* Your goal
Copy out every line of the data where the word "Normal" is found.

★ ★ ★ ★ ★

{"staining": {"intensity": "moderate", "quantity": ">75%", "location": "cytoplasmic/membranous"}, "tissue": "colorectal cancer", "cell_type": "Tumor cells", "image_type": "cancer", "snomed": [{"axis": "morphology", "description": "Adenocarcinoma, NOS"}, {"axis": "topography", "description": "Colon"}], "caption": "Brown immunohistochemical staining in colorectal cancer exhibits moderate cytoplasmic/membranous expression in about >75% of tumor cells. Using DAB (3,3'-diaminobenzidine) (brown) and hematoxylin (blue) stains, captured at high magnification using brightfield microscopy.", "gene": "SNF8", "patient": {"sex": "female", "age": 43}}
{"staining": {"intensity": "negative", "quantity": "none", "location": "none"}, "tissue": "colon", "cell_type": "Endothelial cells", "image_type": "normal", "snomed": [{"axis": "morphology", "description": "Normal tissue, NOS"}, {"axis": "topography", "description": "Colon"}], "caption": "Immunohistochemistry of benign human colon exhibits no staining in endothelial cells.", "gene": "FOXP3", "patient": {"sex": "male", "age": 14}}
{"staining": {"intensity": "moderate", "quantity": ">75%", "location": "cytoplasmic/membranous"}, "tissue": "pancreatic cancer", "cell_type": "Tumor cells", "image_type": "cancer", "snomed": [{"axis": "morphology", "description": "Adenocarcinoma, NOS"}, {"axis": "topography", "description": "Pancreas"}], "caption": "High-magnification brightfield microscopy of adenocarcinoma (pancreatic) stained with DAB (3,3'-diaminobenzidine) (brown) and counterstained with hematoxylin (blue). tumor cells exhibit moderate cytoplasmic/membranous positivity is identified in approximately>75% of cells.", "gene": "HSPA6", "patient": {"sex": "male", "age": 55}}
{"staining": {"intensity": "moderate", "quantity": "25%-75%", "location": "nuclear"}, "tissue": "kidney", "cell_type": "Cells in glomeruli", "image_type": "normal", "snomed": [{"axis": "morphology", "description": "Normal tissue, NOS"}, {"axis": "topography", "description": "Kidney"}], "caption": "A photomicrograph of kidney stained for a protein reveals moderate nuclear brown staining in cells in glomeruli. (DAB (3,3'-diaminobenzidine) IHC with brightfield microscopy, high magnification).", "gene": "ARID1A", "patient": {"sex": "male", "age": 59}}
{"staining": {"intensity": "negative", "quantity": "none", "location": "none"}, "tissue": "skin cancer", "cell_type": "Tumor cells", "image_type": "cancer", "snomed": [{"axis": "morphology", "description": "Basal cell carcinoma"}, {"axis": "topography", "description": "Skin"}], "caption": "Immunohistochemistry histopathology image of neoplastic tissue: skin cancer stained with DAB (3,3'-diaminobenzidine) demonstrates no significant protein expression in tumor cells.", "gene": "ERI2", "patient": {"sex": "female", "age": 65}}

★ ★ ★ ★ ★

* Result for this task
{"staining": {"intensity": "negative", "quantity": "none", "location": "none"}, "tissue": "colon", "cell_type": "Endothelial cells", "image_type": "normal", "snomed": [{"axis": "morphology", "description": "Normal tissue, NOS"}, {"axis": "topography", "description": "Colon"}], "caption": "Immunohistochemistry of benign human colon exhibits no staining in endothelial cells.", "gene": "FOXP3", "patient": {"sex": "male", "age": 14}}
{"staining": {"intensity": "moderate", "quantity": "25%-75%", "location": "nuclear"}, "tissue": "kidney", "cell_type": "Cells in glomeruli", "image_type": "normal", "snomed": [{"axis": "morphology", "description": "Normal tissue, NOS"}, {"axis": "topography", "description": "Kidney"}], "caption": "A photomicrograph of kidney stained for a protein reveals moderate nuclear brown staining in cells in glomeruli. (DAB (3,3'-diaminobenzidine) IHC with brightfield microscopy, high magnification).", "gene": "ARID1A", "patient": {"sex": "male", "age": 59}}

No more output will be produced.